Earth Planets Space, Vol. 56 (No. 12), pp. 1143-1150, 2004
H. Dragert, K. Wang, and G. Rogers
Geological Survey of Canada, Pacific Geoscience Centre, Sidney, B.C., V8L 4B2, Canada
(Received June 2, 2004; Revised December 2, 2004; Accepted December 24, 2004)
Slip events with an average duration of about 10 days and effective total slip displacements of severalc entimetres have been detected on the deeper (25 to 45 km) part of the northern Cascadia subduction zone interface by observing transient surface deformation on a network of continuously recording Global Positioning System (GPS) sites. The slip events occur down-dip from the currently locked, seismogenic portion of the subduction zone, and, for the geographic region around Victoria, British Columbia, repeat at 13 to 16 month intervals. These episodes of slip are accompanied by distinct, low-frequency tremors, similar to those reported in the forearc region of southern Japan.

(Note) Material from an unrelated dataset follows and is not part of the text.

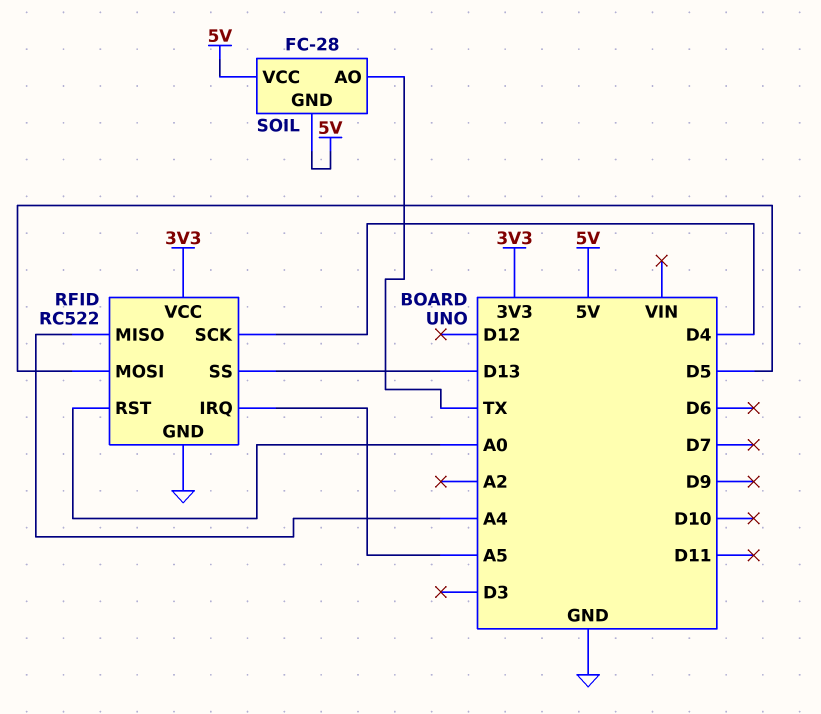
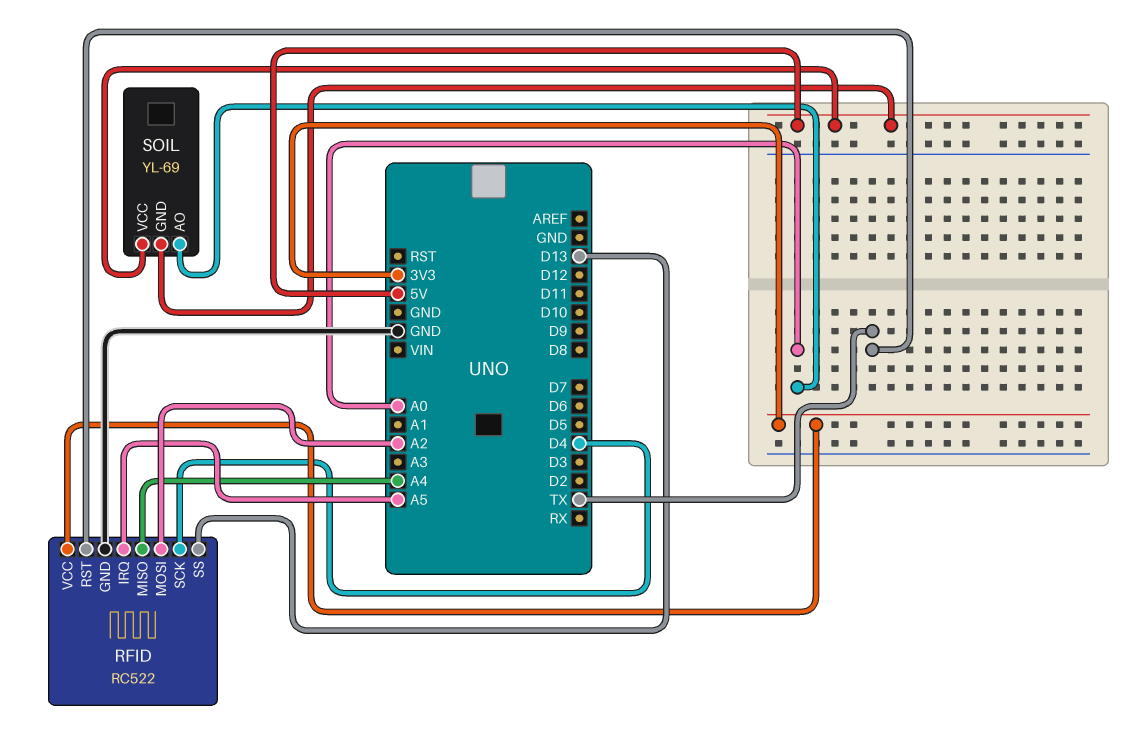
RFID pin MOSI: D5 -> A2
RFID pin RST: A0 -> TX
SOIL: FC-28 -> YL-69
SOIL pin AO: TX -> A0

Although the processes which generate this phenomenon of episodic tremor and slip (ETS) are not well understood, it is possible that the ETS zone may constrain the landward extent of megathrust rupture, and conceivable that an ETS event could precede the next great thrust earthquake.
Key words: Crustal deformation, GPS, slow earthquakes, non-volcanic tremors, Cascadia margin.